Golden (or Platinum) Opportunity for Russian Studies major

Audrey Beeber David, C’92, who majored in Russian Studies and minored in Economics at Penn, has found a way to continue both interests in her professional career. Beeber is business manager of Russian World Gallery, which opened on Fifth Avenue in Manhattan in September 1996.
The brainchild of Felix Komarov, an emigre businessman and art collector, the gallery is described in publicity materials as “reviving in contemporary terms the great Russian tradition of fine design and exquisite craftsmanship in precious metals.” David calls it an attempt to create a kind of “Faberge for the nineties.” The gallery sells sculptures, decorative objects, and jewelry made from gold, silver, platinum, enamels, and gemstones. Each piece is designed by one of four Russian artists-Mikhail Chemiakin, Ernst Neizvestny, Igor Tiul’panoff, and Yuri Kuper -then created by goldsmiths and jewelers in New York.

David, whose Penn connections include her father, Stuart E. Beeber, M’66; sister, Sandy Beeber Samberg, Nu’92, GrNu’95, and husband, Greg E. David, C/W’92, says she was always interested in Russia. Both her parents’ families came from that part of the world “four generations back,” she says. In Fall 1990, she was selected for intensive language study at the Moscow Aviation Institute. Back at Penn the following spring, she took a course with Russian poet Yevgeny Yevtushenko, then a visiting professor, on Pushkin and Russian poets. “Yevtushenko was the first person to really turn me on to Russian poetry and inspire me to broaden my interest in Russian literature and culture,” David says. She visited him and his wife that summer, while in Russia working as a group leader/tour guide for American high school students in Moscow and Riga, Latvia.

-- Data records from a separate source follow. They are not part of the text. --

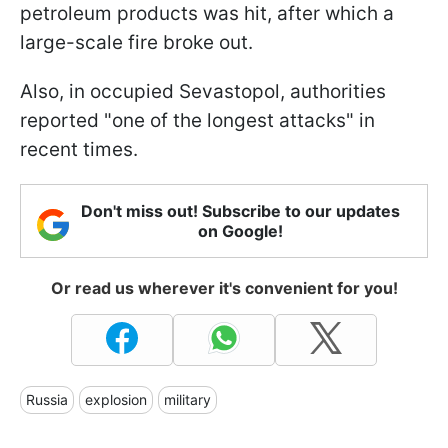
petroleum products was hit, after which a
large-scale fire broke out.
Also, in occupied Sevastopol, authorities
reported "one of the longest attacks" in
recent times.
Don't miss out! Subscribe to our updates
on Google!
Or read us wherever it's convenient for you!
Russia
explosion
military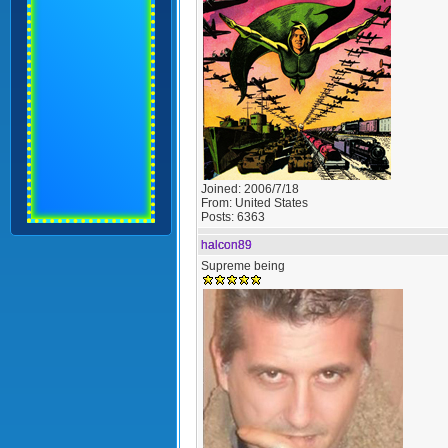
Joined:
2006/7/18
From:
United States
Posts:
6363
halcon89
Supreme being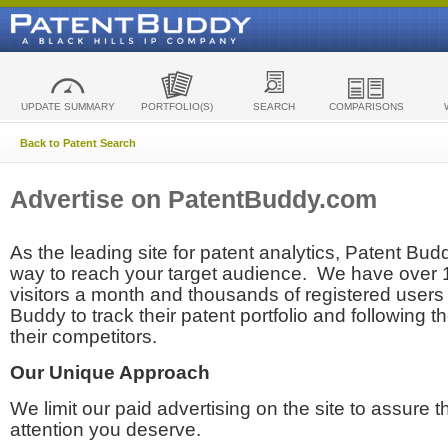
UPDATE SUMMARY
PORTFOLIO(S)
SEARCH
COMPARISONS
Back to Patent Search
Advertise on PatentBuddy.com
As the leading site for patent analytics, Patent Budd
way to reach your target audience. We have over
visitors a month and thousands of registered users t
Buddy to track their patent portfolio and following th
their competitors.
Our Unique Approach
We limit our paid advertising on the site to assure t
attention you deserve.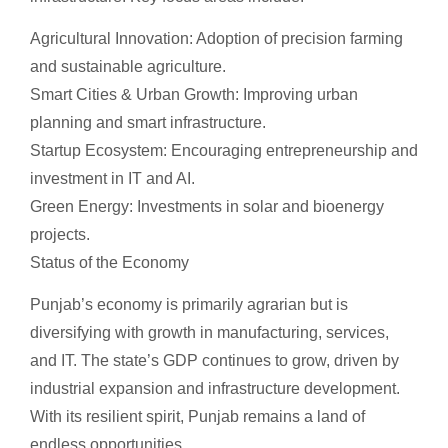
Agricultural Innovation: Adoption of precision farming
and sustainable agriculture.
Smart Cities & Urban Growth: Improving urban
planning and smart infrastructure.
Startup Ecosystem: Encouraging entrepreneurship and
investment in IT and AI.
Green Energy: Investments in solar and bioenergy
projects.
Status of the Economy
Punjab’s economy is primarily agrarian but is
diversifying with growth in manufacturing, services,
and IT. The state’s GDP continues to grow, driven by
industrial expansion and infrastructure development.
With its resilient spirit, Punjab remains a land of
endless opportunities.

Rina Kovalyova, C/W’92, a “native Russian” friend of David’s whose family came to the U.S. in the 1970s, introduced her to Komarov, who besides being founder and president of the Russian World gallery is also part-owner of a men’s magazine in Russia, Amadeus, and a Russian-language weekly published in the U.S., V Novom Svete (“In a New World”). Before becoming business manager, she worked as a consultant to the gallery and designed its Web page (www.russianworld.com).

David is “very pleased” with sales at the gallery so far. Decorative objects range from $1,500-$5,000. They are made in lots of 100-500 and come with limited edition certificates. Only twelve copies of each figurine or statuette are made, plus five artist’s proofs. Prices start at about $10,000 and may go up to $60,000 or higher. “As we sell out editions, the prices go up,” David explains. For one figurine, the first copy sold for $28,000; by the time number nine was sold, the price was up to $48,000.

David’s most recent trip to Russia was in January for the Triumph Awards -the equivalent of the Oscars, she says, except that it is “all-encompassing,” taking in art, literature, dance, music, and theater, as well as film. The ceremony was broadcast on national television January 7 and reached an audience of forty million. David was there because the gallery was chosen to create the award statuette from a design by Ernst Neizvestny. A total of forty-three copies were made of the statuette, a six-inch high figurine of platinum, gold, and silver that bears symbols of various art forms, named the Golden Elf; forty-two were presented to award winners, and the factory proof is on view at the Russian World Gallery.